Published online Oct 6, 2023. doi: 10.12998/wjcc.v11.i28.6955
Peer-review started: July 28, 2023
First decision: August 17, 2023
Revised: August 29, 2023
Accepted: September 4, 2023
Article in press: September 4, 2023
Published online: October 6, 2023
Processing time: 58 Days and 22.5 Hours
Wandering spleen is rare clinically. It is characterized by displacement of the spleen in the abdominal and pelvic cavities and can have congenital or acquired causes. Wandering spleen involves serious complications, such as spleen torsion. The clinical symptoms range from asymptomatic abdominal mass to acute abdominal pain. Surgery is required after diagnosis. Cases of wandering spleen torsion with portal vein thrombosis (PVT) are rare. There is no report on how to eliminate PVT in such cases.

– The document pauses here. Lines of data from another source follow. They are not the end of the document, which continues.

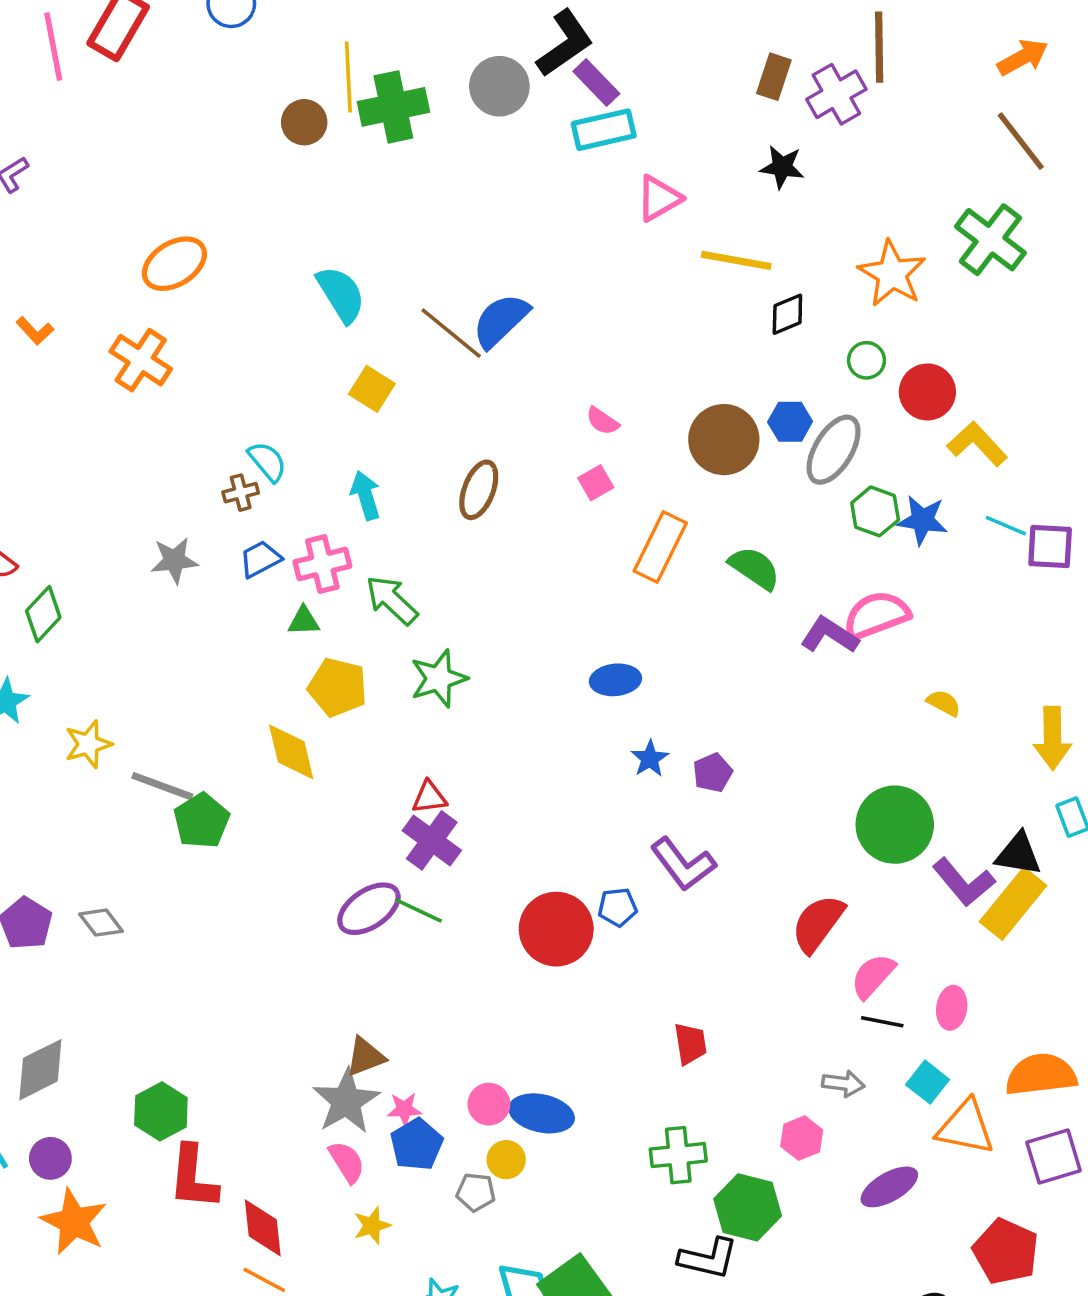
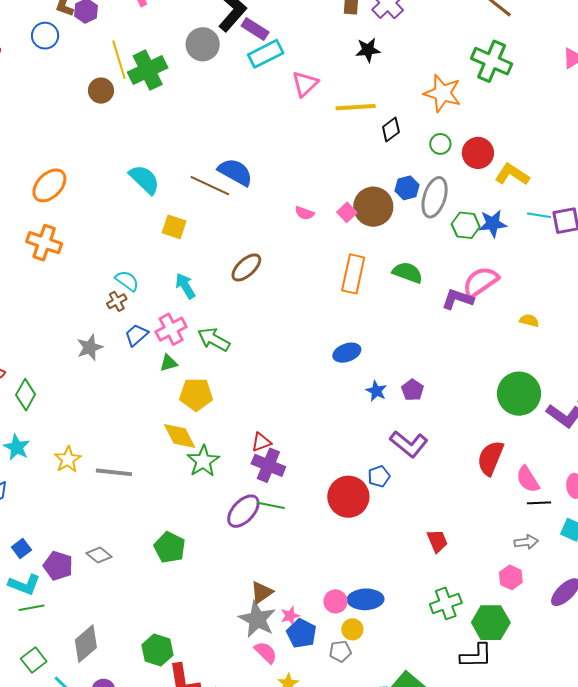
blue semicircle: (501, 321) -> (235, 172), turned 87
pink square: (596, 483) -> (347, 212), moved
brown ellipse: (479, 490) -> (246, 267), turned 40
green star: (439, 679) -> (203, 461), moved
green pentagon: (201, 821) -> (170, 547), moved
pink semicircle: (873, 976) -> (528, 479), turned -60

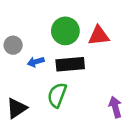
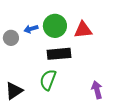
blue arrow: (36, 62) -> (31, 29), moved

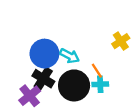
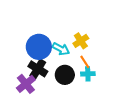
yellow cross: (121, 41) -> (81, 41), moved
black circle: (74, 85) -> (65, 75), size x0.7

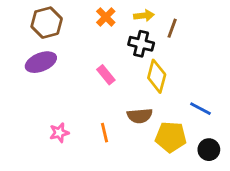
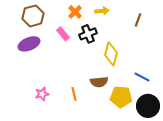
brown line: (172, 28) -> (138, 20), moved
black cross: (141, 44) -> (88, 34), moved, turned -36
pink rectangle: (106, 75) -> (63, 34), moved
black circle: (209, 150) -> (148, 106), size x1.5

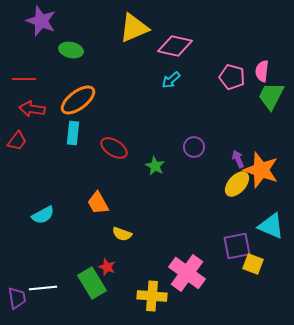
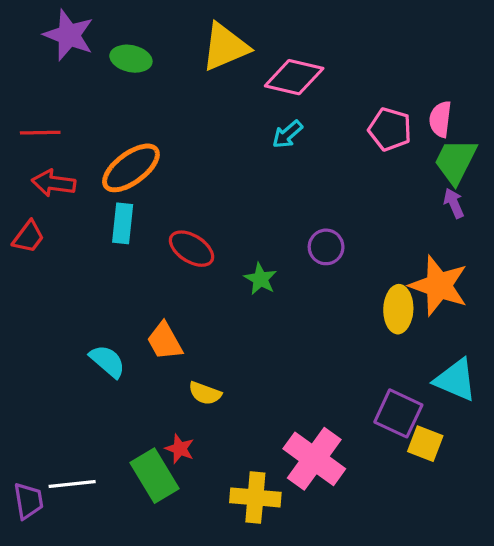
green ellipse: (71, 50) -> (131, 59), moved
purple arrow: (238, 159) -> (454, 203), moved
yellow ellipse: (237, 184) -> (398, 309), turned -40
cyan semicircle: (43, 215) -> (107, 361), moved, turned -110
purple square: (237, 246) -> (398, 413), turned 36

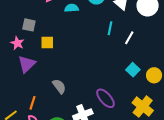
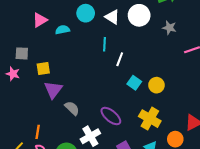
white line: (129, 38) -> (120, 59), moved
purple triangle: (27, 64) -> (53, 90), moved
gray semicircle: (59, 86) -> (72, 108), moved

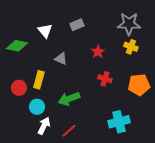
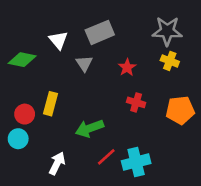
gray rectangle: (77, 25) -> (100, 32), size x1.5
gray triangle: (61, 59) -> (84, 64), moved, turned 32
cyan circle: (37, 107) -> (18, 139), moved
cyan cross: (119, 122) -> (136, 162), moved
red line: (69, 131) -> (106, 157), moved

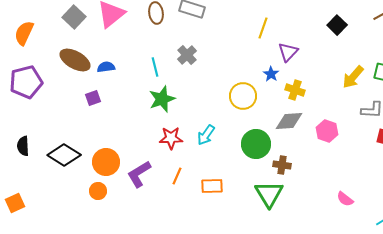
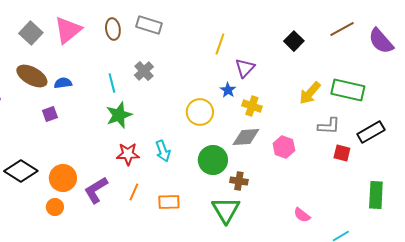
cyan arrow: (206, 135) -> (163, 151), turned -55

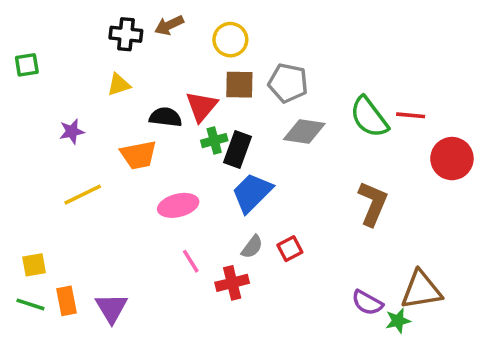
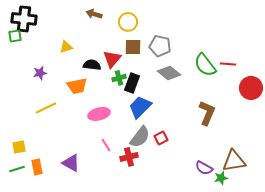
brown arrow: (169, 25) -> (94, 14), turned 42
black cross: (126, 34) -> (24, 19), moved, size x1.4
gray diamond: (304, 132) -> (169, 73), turned 30
gray semicircle: (252, 247) -> (140, 137), size x1.6
green line: (30, 304) -> (17, 169), turned -35
purple triangle: (111, 308) -> (71, 163), moved, turned -30

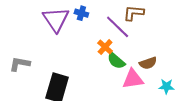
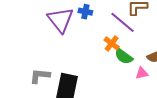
gray L-shape: (20, 64) -> (40, 76), moved
pink triangle: (133, 79) -> (142, 73), size x0.6

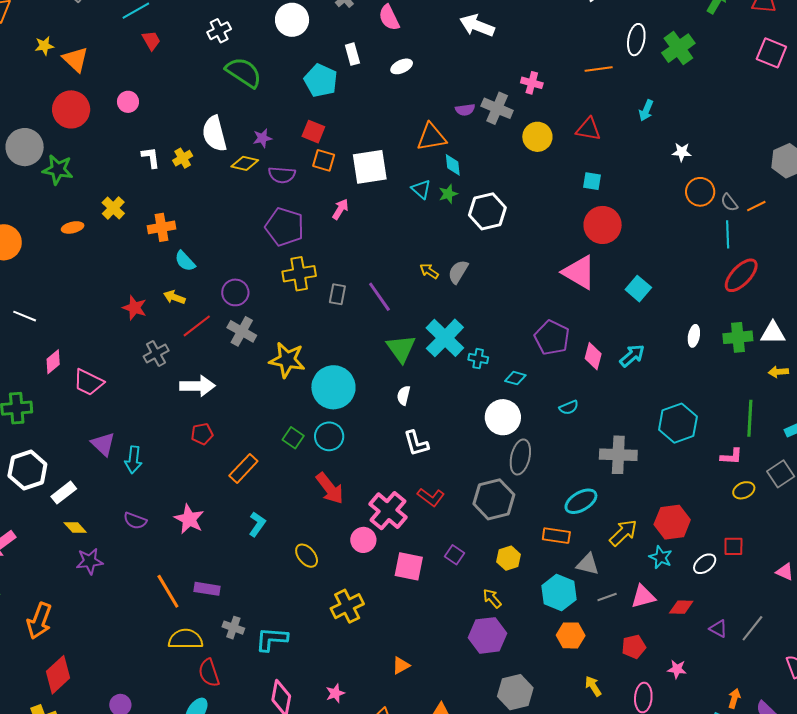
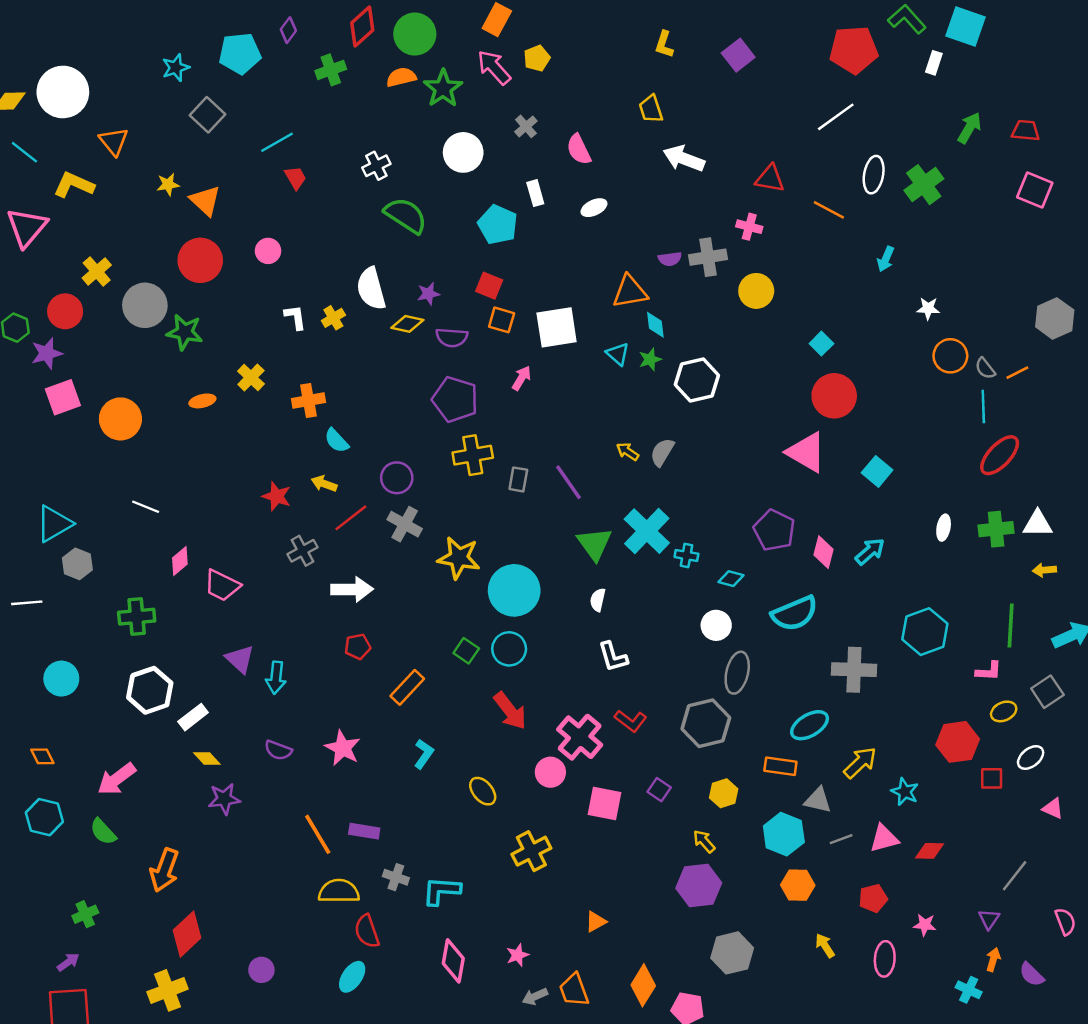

Ultrasound and computed tomography revealed a diagnosis of wandering spleen torsion with PVT in a 31-year-old woman with a history of childbirth 16 mo previously who received emergency treatment for upper abdominal pain. She recovered well after splenectomy and portal vein thrombectomy combined with continuous anticoagulation, and the PVT disappeared.
Rare and nonspecific conditions, such as wandering splenic torsion with PVT, must be diagnosed and treated early. Patients with complete splenic infarction require splenectomy. Anticoagulation therapy and individualized management for PVT is feasible.
Core Tip: Cases of wandering spleen torsion with portal vein thrombosis (PVT) are rare. There is no report on how to eliminate PVT in such cases. Here, we report wandering spleen torsion with PVT in a 31-year-old woman with a history of childbirth 16 mo previously who recovered well after splenectomy and portal vein thrombectomy combined with continuous anticoagulation. The PVT disappeared. Wandering splenic torsion with PVT must be diagnosed and treated early. Patients with complete splenic infarction require splenectomy. Anticoagulation therapy and individualized management for PVT is feasible.